When developing and operating scraping/automation solutions, we don’t exactly want to focus on systems administration part of things. If we are writing code to achieve a particular objective, making that code run on the VPS or local system is merely a supporting side-objective that is required to make the primary thing happen. Thus it is undesirable to spend too much time on it, especially if we can use automation to avoid repetitive, error-prone activity of installing the required tooling in disposable virtual machines or virtual private servers. Luckily for us, there are DevOps tools developed for this exact purpose.
For the sake of this example, we will be setting up Node.js with n8n workflow automation platform.
To reproduce virtual machine with Linux OS on a development machine, we will use Vagrant VM management software with Virtualbox backend.
To reproduce the same environment in Digital Ocean VPS, we will use Terraform infrastructure-as-code tool.
Vagrant
First, we need to set up Vagrant. If you use any of the major desktop operating systems (Windows, macOS, Linux) you should be able to find an installer at Vagrant Downloads page. You may also want to check if it is available through a package manager on your system.

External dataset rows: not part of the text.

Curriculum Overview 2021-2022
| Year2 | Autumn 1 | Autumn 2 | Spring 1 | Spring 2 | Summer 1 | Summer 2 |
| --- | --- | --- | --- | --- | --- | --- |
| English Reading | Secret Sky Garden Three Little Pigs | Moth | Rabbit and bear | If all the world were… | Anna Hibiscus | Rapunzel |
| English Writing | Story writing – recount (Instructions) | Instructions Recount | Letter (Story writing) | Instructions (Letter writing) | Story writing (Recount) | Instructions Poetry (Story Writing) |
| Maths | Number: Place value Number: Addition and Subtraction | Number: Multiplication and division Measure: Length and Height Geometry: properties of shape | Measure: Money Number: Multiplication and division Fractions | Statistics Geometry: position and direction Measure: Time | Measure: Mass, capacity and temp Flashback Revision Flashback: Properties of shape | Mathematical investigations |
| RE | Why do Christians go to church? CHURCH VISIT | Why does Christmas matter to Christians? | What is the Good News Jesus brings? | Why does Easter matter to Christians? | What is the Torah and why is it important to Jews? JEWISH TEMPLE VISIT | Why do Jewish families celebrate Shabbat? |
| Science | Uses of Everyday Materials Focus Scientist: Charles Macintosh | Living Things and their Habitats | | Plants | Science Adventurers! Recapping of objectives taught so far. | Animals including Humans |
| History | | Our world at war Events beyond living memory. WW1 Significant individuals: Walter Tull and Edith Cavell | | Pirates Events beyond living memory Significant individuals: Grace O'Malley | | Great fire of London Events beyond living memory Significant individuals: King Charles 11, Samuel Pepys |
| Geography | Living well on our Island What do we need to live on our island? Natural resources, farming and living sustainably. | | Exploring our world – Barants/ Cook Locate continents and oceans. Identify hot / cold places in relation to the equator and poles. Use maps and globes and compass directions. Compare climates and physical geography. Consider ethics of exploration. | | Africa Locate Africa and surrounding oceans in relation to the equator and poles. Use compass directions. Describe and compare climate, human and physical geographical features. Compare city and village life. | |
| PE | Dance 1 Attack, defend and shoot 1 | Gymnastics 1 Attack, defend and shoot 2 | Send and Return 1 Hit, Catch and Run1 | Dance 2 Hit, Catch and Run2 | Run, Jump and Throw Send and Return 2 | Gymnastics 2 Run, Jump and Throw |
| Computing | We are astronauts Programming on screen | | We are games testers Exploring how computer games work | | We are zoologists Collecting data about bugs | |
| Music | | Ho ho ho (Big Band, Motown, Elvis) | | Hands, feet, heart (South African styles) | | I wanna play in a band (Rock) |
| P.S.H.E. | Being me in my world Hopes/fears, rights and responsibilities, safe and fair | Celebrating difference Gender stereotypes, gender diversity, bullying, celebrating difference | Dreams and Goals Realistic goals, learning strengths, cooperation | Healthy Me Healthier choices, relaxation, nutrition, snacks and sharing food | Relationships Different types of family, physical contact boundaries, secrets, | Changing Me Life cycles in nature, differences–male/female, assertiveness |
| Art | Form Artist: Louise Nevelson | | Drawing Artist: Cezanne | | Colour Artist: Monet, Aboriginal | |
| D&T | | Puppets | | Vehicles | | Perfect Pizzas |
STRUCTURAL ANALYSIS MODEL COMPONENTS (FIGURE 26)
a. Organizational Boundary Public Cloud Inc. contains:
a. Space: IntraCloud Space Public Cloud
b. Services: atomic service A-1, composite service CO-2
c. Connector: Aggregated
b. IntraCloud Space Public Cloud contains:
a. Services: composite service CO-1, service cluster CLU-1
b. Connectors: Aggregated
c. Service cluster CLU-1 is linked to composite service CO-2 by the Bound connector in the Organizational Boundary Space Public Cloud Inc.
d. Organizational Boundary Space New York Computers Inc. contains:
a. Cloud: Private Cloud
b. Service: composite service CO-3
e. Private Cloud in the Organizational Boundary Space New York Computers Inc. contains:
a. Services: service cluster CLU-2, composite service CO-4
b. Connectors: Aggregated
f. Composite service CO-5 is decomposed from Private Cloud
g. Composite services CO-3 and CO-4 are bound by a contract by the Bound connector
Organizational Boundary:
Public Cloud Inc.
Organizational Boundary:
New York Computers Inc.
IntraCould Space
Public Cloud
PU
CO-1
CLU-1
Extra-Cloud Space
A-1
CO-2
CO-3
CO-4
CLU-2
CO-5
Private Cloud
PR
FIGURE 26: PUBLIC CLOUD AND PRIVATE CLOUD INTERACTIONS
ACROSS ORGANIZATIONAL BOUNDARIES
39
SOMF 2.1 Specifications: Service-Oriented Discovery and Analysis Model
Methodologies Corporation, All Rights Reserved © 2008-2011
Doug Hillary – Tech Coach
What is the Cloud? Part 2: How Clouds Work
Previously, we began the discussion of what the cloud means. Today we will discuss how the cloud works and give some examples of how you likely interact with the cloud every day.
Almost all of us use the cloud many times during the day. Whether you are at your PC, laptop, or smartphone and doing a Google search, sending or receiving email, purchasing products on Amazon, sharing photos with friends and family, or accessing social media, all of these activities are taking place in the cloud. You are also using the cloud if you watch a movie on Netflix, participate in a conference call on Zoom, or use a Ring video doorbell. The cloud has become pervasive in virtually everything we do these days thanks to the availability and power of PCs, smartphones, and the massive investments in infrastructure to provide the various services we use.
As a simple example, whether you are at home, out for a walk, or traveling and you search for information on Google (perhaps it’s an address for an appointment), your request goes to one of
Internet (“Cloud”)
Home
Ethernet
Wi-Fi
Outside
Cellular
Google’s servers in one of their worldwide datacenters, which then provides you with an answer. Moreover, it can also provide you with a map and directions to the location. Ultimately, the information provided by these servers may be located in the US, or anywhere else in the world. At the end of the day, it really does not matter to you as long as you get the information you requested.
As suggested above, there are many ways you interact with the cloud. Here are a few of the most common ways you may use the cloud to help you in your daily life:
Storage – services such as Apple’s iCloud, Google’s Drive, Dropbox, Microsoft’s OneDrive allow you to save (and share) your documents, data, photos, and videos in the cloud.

Likewise, Virtualbox installers are available on Virtualbox downloads page.
Once both are installed, we are ready to start setting up a configuration for our VM. We go to
Vagrant boxes search - a searchable directory for pre-made
virtual machine images that we can use. Since Vagrant works best with Linux, most of these will be
Linux-based. For the sake of this example we choose generic/debian11
as this provides a fairly
vanilla Debian 11 system that is also readily available on cloud providers.
We need to create Vagrantfile now. This will be a central configuration file for the Vagrant environment we will be setting up. Technically Vagrantfiles are written in Ruby, but don’t worry if you don’t know Ruby - it’s not actually required in all but most advanced use cases of Vagrant.
On the Vagrant box page, there is a very basic example snippet:
Vagrant.configure("2") do |config|
config.vm.box = "generic/debian11"
end
However this is not enough for us. Thus we will create new Vagrantfile with more extensive
template by running vagrant init generic/debian11
in a root directory of our project.
This creates a following Vagrantfile:
# -*- mode: ruby -*-
# vi: set ft=ruby :
# All Vagrant configuration is done below. The "2" in Vagrant.configure
# configures the configuration version (we support older styles for
# backwards compatibility). Please don't change it unless you know what
# you're doing.
Vagrant.configure("2") do |config|
# The most common configuration options are documented and commented below.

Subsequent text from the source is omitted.